The scientists dilemma of to publish the truth or to be one of the crowd is not without merit, and is one of the reasons why I left the scientific community and started my own lab. It is the reason why many scientists left their scientist milieu to go their own way. One notable example is Barbara McClintock and her discovery of transposons. Barbara McClintock, while researching chromosomes in maize found something odd: genes aren't fixed, but move or transpose and are capable of being turned on and off. She was laughed out of the scientific community, met with anger and rage from her colleagues and was refused publication. But she put her data out there anyway and was awarded the Nobel Prize many years later when everyone admitted she was right. 

If instead of worrying about their own ego, McClintocks peers would have looked at her data, then we would be decades ahead of genetic research than we are now. And we would have published scientific work that shows the negative in addition to the positive data. The problem is that published scientific research is more self serving to the peers and journals than to the public. 

Peer askew

The peer review process and scientific publication does nothing to weed out the bad science and uplift the good science. In fact, it does the opposite. An example: When I was studying stem cell biology, my professor had ultimately abandoned her research in stem cell biology, a highly competitive and cutthroat field.

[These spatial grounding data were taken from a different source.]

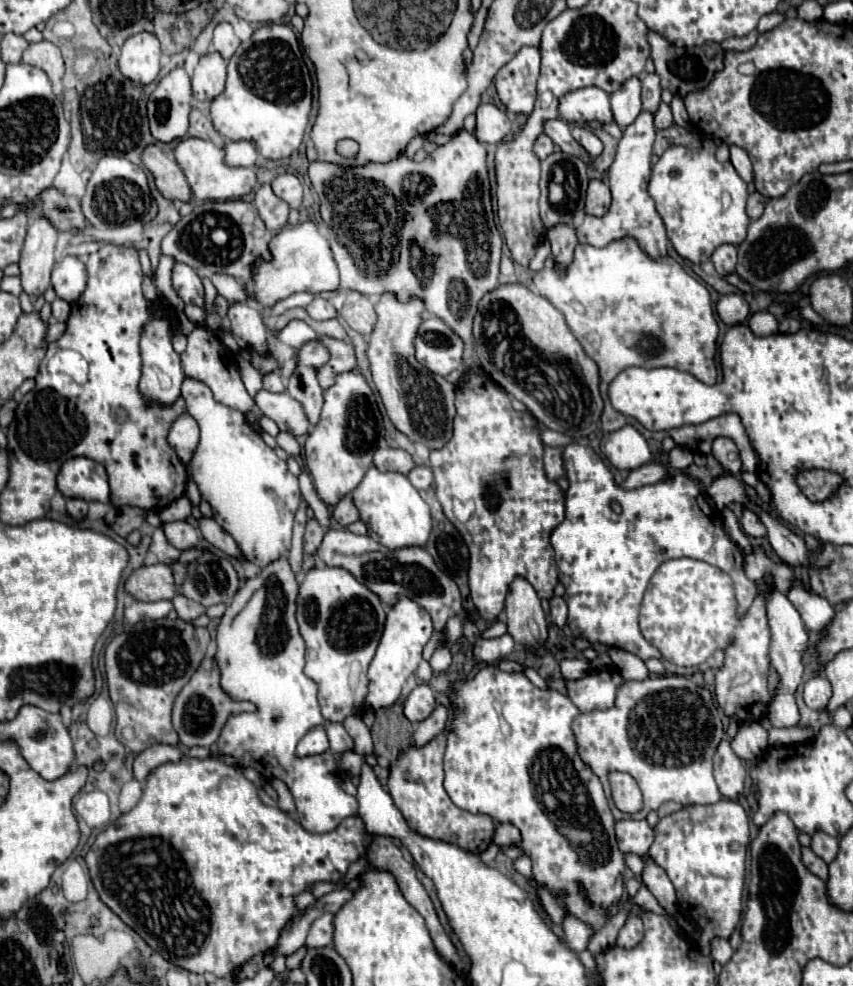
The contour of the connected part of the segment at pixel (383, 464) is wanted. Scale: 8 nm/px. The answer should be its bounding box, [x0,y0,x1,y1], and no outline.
[373,446,417,474]

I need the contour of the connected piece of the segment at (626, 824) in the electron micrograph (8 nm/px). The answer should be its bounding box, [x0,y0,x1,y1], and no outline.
[617,820,653,856]

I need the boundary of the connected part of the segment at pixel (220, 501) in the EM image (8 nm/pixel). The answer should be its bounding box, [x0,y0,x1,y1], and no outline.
[181,378,301,568]

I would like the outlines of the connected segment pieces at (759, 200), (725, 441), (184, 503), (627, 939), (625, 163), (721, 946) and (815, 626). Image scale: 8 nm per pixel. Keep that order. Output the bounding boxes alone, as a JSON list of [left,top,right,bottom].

She was doing good work in understanding how stem cells could be used to treat glial scar formation on the spinal cord and could have helped a lot of people with her work.

The reason why she stopped was because of the corruption of the peer review process. She explained how whenever she tried to publish her data, one of the "peers" of the journal would either reject her paper because it contradicted his work, or put the paper on hold, steal the methods and results, and publish that data himself. She explained the stealing or silencing of research was pervasive enough to get her to quit science and just focus on teaching. 

I had experienced the above myself, albeit on a lesser level. I have been offered bribes to take down my research on hyaluronic acid, vitamin C and essential oils. Or interviews of mine discussing their ill-effects have been scrubbed from the internet because the advertisers on those publications own skin care brands that my research put into question. 

 

We see that science is less new and innovative and more of the same and I know it is because of the fear of being alone in ones stance. Today, the coward scientist is the norm and the courageous scientist, the exception. Like many other areas of our society, those with a dissenting voice are the target of public ridicule or cancellation. And in the end, this censorship in the name of saving feelings or preservation of ego hurts progress. And in the name of progress we have to ask for the real scientist to stand up.